Category Model AUC MRR nDCG@5 nDCG@10
MDH NAML 0.498 0.001 0.0004 0.0007
MDH NRMS 0.499 0.0009 0.0002 0.0004
MDH EBNR 0.499 0.0009 0.0003 0.0005
MDH SMD (Ours) 0.415 0.094 0.052 0.065
MDH AGD (Ours) 0.446 0.113 0.069 0.073
SWH Walk2Pers-Enc. w/o Geo 0.474 0.121 0.082 0.132
SWH Walk2Pers-Enc. Full 0.532 0.23 0.198 0.249

PENS Personalized Summarization (PerSEval metrics):

Category Model PSE-JSD PSE-SU4 PSE-METEOR
Oracle (Clues) BigBird-Pegasus 0.253 0.143 0.168
LLM (2-shot) DeepSeek-14B 0.248 0.094 0.097
LLM (2-shot) Gemini-2.5-Flash 0.222 0.104 0.124
MDH Encoders AGD + T5-UCA 0.286 0.214 0.248
SWH (Ours) Walk2Pers Full + T5-UCA 0.452 0.383 0.449

Ablation Study

Variant PSE-JSD PSE-SU4 PSE-METEOR
AGD + T5-UCA (Pure MDH) 0.286 0.214 0.248
Walk2Pers w/o Geometric + T5-UCA 0.306 0.334 0.321
Walk2Pers Full + T5-CA 0.418 0.341 0.422
Walk2Pers Full + T5-UCA 0.452 0.383 0.449

Key Findings

  • RQ1: MDH is insufficient. Short-memory neural encoders (NAML/NRMS/EBNR) show AUC near random (≈0.5) and ranking metrics near zero (MRR≤0.001), indicating compressed hidden states carry almost no predictive signal.
  • RQ2: SWH components provide systematic Gain. Adding dual memory and drift (w/o geometric) surpasses AGD; adding geometric magnitude-orientation steps yields a significant jump in performance.
  • RQ3: Superiority over LLMs.

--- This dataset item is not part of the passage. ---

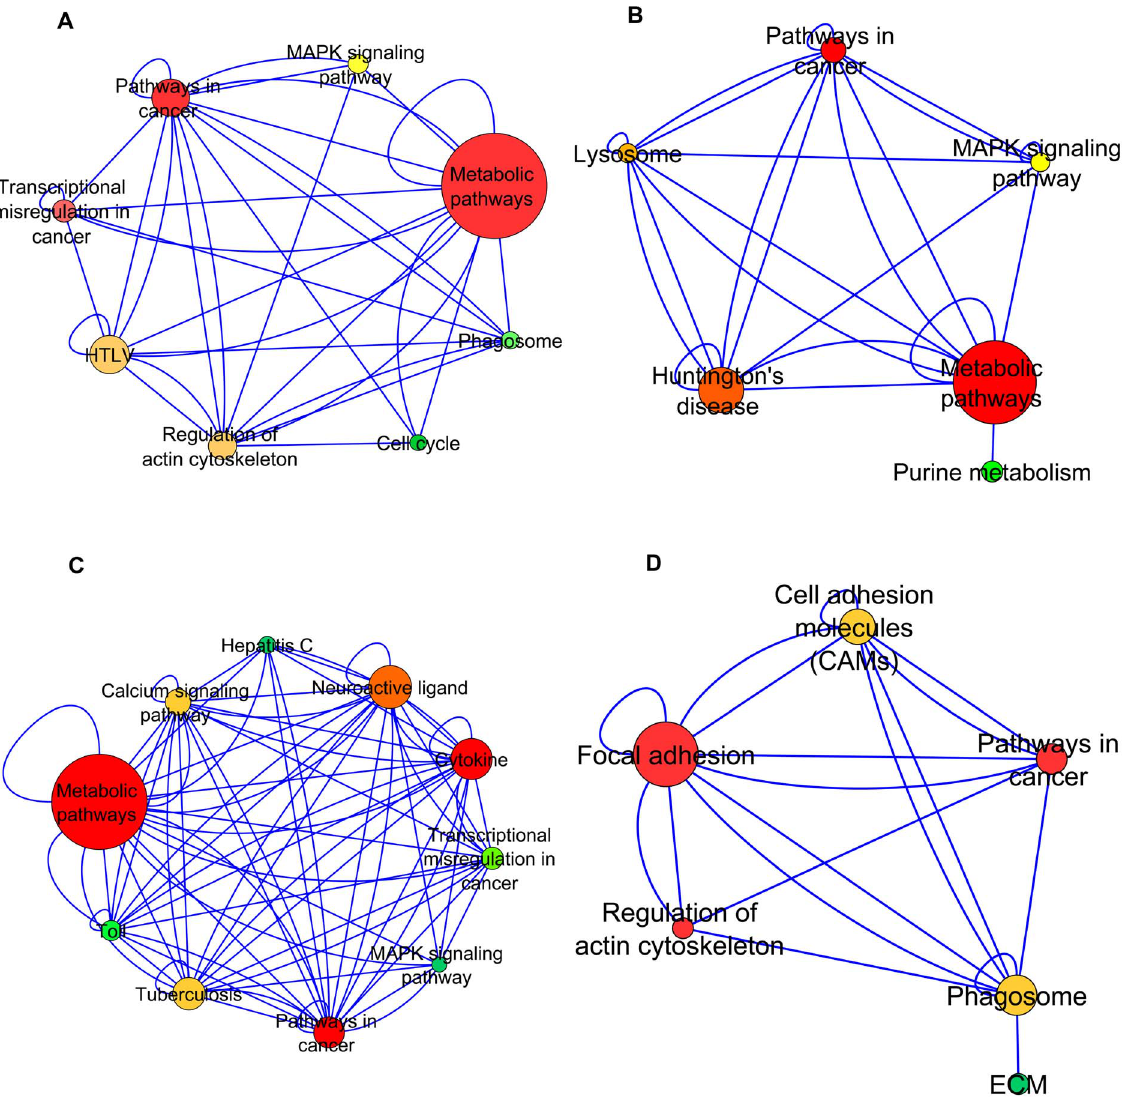
Figure 3. Pathway Projection Networks. Representation of communities (of interest) from the perspective of the pathways. Nodes in the PPNs are derived from (and are representative of) the pathway(s) that the constituent genes correspond to. The edges between the pathway-nodes represent the connections between the underlying genes in the original network. The nodes are color-coded according to the degree (measure of connectivity between the pathways) and size-coded according to the pathway cardinality of the node (number of genes from the community that correspond to that pathway). The transformation technique that was employed to generate an equivalent network in terms of the constituent pathways for each community is described in the Methods section [also schematically presented in the flowchart in Figure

Ours significantly outperforms all LLMs (e.g., +0.20/0.29/0.35 over DeepSeek-14B), while chain-of-thought prompting often lags behind MDH baselines.
  • Cross-task Transferability: Walk2Pers trained for summarization outperforms dedicated baselines on the MIND news recommendation leaderboard (MRR +1.2, nDCG@10 +3.5).

Highlights & Insights

  • Hypothesis-Driven Research: Instead of simply stacking models, the paper explicitly names and tests the prevalent MDH before proposing the falsifiable SWH.
  • Geometric Interpretability: Decomposing updates into magnitude and orientation makes preference shifts readable, unlike opaque hidden states.
  • Asymmetric Dual Memory: Splitting "likes" and "dislikes" into channels with different update rules aligns with psychological reinforcement/inhibition and persists across long histories.
  • Lightweight Strength: A T5-base-scale framework outperforms 13B-235B LLMs, suggesting structural priors are more critical than scale for this task.

Limitations & Future Work

  • Evaluation relies heavily on PerSEval; the trade-off between personalization and absolute summary quality (e.g., ROUGE) or fluency is not fully detailed.
  • Action sets are restricted to four one-hot types; fine-grained or implicit feedback (e.g., dwell time) is not explored.
  • Geometric steps introduce hyperparameters (\(\alpha, \omega, \theta\)), whose sensitivity across datasets is primarily discussed in the appendix.
  • Personalized Summarization Metrics: PerSEval is adopted for its high correlation with human judgment.
  • Dynamic Embedding and Angular Modeling: Inspired by JODIE’s trajectory dynamics and RotatE’s angular relations.
  • Insight: Explicit memory channels combined with geometric decomposition may replace implicit attention/GRU aggregation in sequential/session recommendations, particularly for long-range asymmetric feedback.

Rating

  • Novelty: ⭐⭐⭐⭐ Explicitly challenges MDH and proposes a geometric-memory alternative.
  • Experimental Thoroughness: ⭐⭐⭐⭐ Multi-dataset, multi-task validation against MDH, specialized models, and LLMs.
  • Writing Quality: ⭐⭐⭐⭐ Clear progression from hypothesis to formula to instantiation.
  • Value: ⭐⭐⭐⭐ Demonstrates that lightweight models with proper priors can beat LLMs; transferable to recommendation tasks.